Working with the Iris dataset (LogisticRegressionWithLBFGS(), multiclass classification). I pulled my data into an rdd, converted to a Dataframe, done some tidying up on it. Created a labelindex on the Iris plant class/label field. Created a feature vector of the other fields. Took these two fields of a dataframe and converted into a labelpoint rdd instance, where I can feed the data into LogisticRegressionWithLBFGS().
Here is some predictor code:
val model = new LogisticRegressionWithLBFGS()
.setNumClasses(10)
.setIntercept(true)
.setValidateData(true)
.run(training)
Scores and labels:
val scoreAndLabels_ofTrain = training.map {
point =>
val score = model.predict(point.features)
(score, point.label)
}
I wanted to see the predictions
scoreAndLabels_ofTrain.take(200).foreach(println)

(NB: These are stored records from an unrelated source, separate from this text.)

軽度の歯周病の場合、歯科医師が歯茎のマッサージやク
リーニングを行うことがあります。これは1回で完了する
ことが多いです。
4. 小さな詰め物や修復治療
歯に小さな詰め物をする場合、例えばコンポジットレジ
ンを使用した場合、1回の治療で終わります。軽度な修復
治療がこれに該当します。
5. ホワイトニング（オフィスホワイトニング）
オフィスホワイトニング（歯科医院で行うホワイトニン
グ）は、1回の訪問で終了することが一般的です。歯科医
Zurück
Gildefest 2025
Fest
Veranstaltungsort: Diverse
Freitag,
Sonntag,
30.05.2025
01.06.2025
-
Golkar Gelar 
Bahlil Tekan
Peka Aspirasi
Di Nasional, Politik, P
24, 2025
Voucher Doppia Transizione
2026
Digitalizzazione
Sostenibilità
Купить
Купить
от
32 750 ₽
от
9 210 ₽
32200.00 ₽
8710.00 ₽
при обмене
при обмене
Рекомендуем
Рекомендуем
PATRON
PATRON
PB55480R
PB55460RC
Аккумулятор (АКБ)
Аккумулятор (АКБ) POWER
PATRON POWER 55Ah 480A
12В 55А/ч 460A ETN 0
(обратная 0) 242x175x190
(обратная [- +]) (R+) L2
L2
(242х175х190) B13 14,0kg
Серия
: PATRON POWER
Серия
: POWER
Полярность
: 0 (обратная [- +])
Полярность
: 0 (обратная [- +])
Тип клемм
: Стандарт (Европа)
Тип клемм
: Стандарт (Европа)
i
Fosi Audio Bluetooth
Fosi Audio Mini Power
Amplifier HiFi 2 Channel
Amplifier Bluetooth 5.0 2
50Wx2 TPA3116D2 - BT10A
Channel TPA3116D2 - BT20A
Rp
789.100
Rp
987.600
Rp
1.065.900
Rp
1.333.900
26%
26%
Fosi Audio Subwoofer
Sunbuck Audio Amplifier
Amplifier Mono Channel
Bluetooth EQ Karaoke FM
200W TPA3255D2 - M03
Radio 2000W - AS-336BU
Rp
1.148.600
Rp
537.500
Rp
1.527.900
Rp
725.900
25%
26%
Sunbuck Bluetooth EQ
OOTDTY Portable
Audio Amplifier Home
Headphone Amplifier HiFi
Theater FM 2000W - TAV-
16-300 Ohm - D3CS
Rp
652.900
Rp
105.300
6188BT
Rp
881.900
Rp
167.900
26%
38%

The only problem is, I got this example from a book, pretty much. I was kind hoping to see a dataset, that shows the feature columns, what the predicted number was, what probability score it gave, etc I'd imagine I'd need to do a conversion of the labelindex, if i wanted to see the string data they represent.
How do I get better looking, tabular data as close as possible to the original dataset, with predictions against them? I think i'm missing a trick here somewhere.
The output to above looks like:
(2.0,2.0)
(2.0,2.0)
(2.0,2.0)
(2.0,2.0)
(2.0,2.0)
...
What does this even mean? Not sure how to read/interpret the data For the first line,is it saying, it predicted "2.0", and the actual label was "2.0"? Am I understanding it right?